◆ Texto apresentado
########################################

Noções Gerais e Classificação Doutrinária

A Constituição Federal deu grande importância ao trabalho humano. Pelo texto constitucional, é possível notar que os valores sociais e do trabalho são fundamentos da República. Além disso, o livre exercício do trabalho é um direito fundamental e social. Observe:

Art. 1º A República Federativa do Brasil, formada pela união indissolúvel dos Estados e Municípios e do Distrito Federal, constitui-se em Estado Democrático de Direito e tem como fundamentos:

IV - os valores sociais do trabalho e da livre iniciativa;

[...]

Art. 5º Todos são iguais perante a lei, sem distinção de qualquer natureza, garantindo-se aos brasileiros e aos estrangeiros residentes no País a inviolabilidade do direito à vida, à liberdade, à igualdade, à segurança e à propriedade, nos termos seguintes:

XIII - é livre o exercício de qualquer trabalho, ofício ou profissão, atendidas as qualificações profissionais que a lei estabelecer;

[...]

Art. 6º São direitos sociais a educação, a saúde, a alimentação, o trabalho, a moradia, o transporte, o lazer, a segurança, a previdência social, a proteção à maternidade e à infância, a assistência aos desamparados, na forma desta Constituição.

Essas previsões constitucionais fundamentam a elaboração de delitos contra a organização do trabalho.

Competência

De acordo com a CF, a competência para processar e julgar os crimes contra a organização do trabalho é dos juízes federais. Veja:

Art. 109. Aos juízes federais compete processar e julgar:

VI - os crimes contra a organização do trabalho e, nos casos determinados por lei, contra o sistema financeiro e a ordem econômico-financeira;

Em uma interpretação restritiva desse dispositivo, os Tribunais Superiores entenderam que cabe à Justiça Federal julgar crimes que envolvam lesão a direito dos trabalhadores coletivamente considerados. Quando envolver direitos individuais a determinado trabalhador, a competência é da Justiça Estadual.

ATENÇÃO: A Justiça do Trabalho não tem competência criminal. Os crimes serão sempre julgados na Justiça Federal ou Estadual.

Modalidades Especiais de Constrangimento Ilegal

Falando do texto do Código Penal propriamente dito, a doutrina considera os crimes tipificados pelos artigos 197 a 199 como modalidades especiais de constrangimento ilegal. Nos três tipos penais, o verbo núcleo é "CONSTRANGER", que envolve obrigar alguém a fazer ou deixar de fazer algo contra a sua vontade, retirando-lhe a sua autodeterminação.

########################################

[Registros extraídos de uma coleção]
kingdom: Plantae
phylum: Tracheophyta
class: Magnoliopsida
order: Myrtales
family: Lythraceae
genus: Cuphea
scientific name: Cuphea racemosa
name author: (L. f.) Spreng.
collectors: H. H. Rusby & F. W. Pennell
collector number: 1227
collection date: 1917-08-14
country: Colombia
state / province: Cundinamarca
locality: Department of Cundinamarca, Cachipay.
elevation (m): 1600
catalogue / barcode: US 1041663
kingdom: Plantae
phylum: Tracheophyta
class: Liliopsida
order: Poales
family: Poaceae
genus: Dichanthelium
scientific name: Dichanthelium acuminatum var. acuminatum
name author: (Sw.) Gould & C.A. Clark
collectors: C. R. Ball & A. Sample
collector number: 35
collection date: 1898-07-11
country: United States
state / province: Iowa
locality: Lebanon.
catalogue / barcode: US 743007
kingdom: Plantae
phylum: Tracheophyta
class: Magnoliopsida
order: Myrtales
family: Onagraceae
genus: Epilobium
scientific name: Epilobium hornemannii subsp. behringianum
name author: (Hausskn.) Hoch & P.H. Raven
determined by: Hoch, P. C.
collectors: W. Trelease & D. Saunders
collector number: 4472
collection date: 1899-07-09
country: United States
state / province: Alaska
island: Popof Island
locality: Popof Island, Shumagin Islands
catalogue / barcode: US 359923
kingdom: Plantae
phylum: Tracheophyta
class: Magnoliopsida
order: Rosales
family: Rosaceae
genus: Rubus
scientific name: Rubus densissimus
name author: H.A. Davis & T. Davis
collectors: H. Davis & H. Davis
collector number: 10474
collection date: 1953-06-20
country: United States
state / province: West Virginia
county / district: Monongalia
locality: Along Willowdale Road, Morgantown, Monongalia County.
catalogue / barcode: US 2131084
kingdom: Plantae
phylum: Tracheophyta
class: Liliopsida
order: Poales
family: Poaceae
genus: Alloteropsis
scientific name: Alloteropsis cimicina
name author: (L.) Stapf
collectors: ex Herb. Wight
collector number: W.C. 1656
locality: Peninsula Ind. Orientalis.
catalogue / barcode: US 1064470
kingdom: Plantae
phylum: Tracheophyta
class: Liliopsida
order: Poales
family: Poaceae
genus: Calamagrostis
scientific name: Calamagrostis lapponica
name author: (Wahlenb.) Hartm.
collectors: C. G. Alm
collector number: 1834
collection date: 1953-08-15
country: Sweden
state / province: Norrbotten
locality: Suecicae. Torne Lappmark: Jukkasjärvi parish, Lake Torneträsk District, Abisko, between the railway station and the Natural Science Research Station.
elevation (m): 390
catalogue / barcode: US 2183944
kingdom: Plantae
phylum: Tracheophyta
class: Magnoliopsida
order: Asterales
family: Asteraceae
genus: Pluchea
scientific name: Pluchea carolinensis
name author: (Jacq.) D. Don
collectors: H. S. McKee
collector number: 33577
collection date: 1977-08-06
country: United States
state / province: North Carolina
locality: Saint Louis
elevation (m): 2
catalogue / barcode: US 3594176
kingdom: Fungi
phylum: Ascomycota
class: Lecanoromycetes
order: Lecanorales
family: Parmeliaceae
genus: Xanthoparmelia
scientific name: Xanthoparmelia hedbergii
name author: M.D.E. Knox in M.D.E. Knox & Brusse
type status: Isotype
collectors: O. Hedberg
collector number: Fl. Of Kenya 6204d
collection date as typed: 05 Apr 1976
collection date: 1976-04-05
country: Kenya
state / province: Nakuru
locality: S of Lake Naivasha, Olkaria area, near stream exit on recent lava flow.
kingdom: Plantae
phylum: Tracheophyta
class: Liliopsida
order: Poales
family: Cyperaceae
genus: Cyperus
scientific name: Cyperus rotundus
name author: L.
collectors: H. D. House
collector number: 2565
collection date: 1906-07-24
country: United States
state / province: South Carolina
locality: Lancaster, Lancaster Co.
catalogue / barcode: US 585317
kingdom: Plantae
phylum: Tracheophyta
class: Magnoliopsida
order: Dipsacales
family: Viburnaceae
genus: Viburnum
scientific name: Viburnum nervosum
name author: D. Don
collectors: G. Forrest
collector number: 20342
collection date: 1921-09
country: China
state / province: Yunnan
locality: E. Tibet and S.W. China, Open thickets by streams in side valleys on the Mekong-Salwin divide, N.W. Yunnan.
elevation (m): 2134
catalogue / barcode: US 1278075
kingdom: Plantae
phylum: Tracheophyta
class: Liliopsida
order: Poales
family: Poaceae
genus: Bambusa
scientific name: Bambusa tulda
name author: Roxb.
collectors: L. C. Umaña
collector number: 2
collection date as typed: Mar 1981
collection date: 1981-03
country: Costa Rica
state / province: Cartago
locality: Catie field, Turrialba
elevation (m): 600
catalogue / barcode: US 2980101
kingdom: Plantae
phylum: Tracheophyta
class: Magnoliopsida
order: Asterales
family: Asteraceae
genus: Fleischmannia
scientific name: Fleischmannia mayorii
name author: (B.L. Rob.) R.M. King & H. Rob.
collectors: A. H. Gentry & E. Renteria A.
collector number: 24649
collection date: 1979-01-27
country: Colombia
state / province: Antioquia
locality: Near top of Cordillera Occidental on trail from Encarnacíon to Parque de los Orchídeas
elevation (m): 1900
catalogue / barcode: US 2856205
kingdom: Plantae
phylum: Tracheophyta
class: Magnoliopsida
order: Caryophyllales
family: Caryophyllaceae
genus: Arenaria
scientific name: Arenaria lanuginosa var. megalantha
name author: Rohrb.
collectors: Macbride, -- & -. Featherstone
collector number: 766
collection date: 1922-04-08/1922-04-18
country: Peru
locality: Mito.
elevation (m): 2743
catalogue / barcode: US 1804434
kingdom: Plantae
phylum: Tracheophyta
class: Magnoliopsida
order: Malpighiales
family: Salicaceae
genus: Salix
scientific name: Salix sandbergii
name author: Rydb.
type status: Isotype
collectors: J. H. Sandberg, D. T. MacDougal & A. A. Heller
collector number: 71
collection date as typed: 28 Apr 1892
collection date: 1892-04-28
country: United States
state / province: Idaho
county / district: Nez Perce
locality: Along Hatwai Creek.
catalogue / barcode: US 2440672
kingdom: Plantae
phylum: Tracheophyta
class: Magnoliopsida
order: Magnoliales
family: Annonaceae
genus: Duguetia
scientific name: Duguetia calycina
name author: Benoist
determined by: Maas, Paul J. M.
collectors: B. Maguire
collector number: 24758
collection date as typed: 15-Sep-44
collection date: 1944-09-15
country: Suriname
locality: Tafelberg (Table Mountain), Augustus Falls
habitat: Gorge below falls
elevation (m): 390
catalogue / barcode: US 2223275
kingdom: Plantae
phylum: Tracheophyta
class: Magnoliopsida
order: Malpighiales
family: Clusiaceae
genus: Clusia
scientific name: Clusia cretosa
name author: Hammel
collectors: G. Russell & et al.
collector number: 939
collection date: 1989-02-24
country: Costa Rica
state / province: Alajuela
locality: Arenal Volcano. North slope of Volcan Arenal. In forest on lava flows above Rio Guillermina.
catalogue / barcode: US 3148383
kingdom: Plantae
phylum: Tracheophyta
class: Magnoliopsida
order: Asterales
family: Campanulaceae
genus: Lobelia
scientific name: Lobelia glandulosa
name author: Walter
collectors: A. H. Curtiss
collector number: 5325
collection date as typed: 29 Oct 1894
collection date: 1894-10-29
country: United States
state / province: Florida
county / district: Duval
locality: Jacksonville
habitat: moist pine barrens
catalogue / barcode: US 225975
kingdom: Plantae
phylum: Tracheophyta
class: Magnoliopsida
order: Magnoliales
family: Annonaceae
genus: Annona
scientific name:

########################################

◆ Tarefa proposta 1
Por favor, transcreva do texto sobre crimes contra a organização do trabalho o trecho que vai de "Em uma interpretação" até "a sua autodeterminação.".
◆ Tarefa proposta 2
Reescreva de forma mais breve o parágrafo do texto sobre crimes contra a organização do trabalho que começa com "Em uma interpretação restritiva", mantendo seus fatos principais.
Os registros não são necessários para realizar as tarefas.

◆ Resolução 1
Em uma interpretação restritiva desse dispositivo, os Tribunais Superiores entenderam que cabe à Justiça Federal julgar crimes que envolvam lesão a direito dos trabalhadores coletivamente considerados. Quando envolver direitos individuais a determinado trabalhador, a competência é da Justiça Estadual.

ATENÇÃO: A Justiça do Trabalho não tem competência criminal. Os crimes serão sempre julgados na Justiça Federal ou Estadual.

Modalidades Especiais de Constrangimento Ilegal

Falando do texto do Código Penal propriamente dito, a doutrina considera os crimes tipificados pelos artigos 197 a 199 como modalidades especiais de constrangimento ilegal. Nos três tipos penais, o verbo núcleo é "CONSTRANGER", que envolve obrigar alguém a fazer ou deixar de fazer algo contra a sua vontade, retirando-lhe a sua autodeterminação.

◆ Resolução 2
Interpretando o dispositivo de forma restritiva, os Tribunais Superiores atribuem à Justiça Federal os crimes que lesam direitos dos trabalhadores considerados coletivamente. Quando a lesão atinge direitos individuais de um trabalhador determinado, a competência é da Justiça Estadual.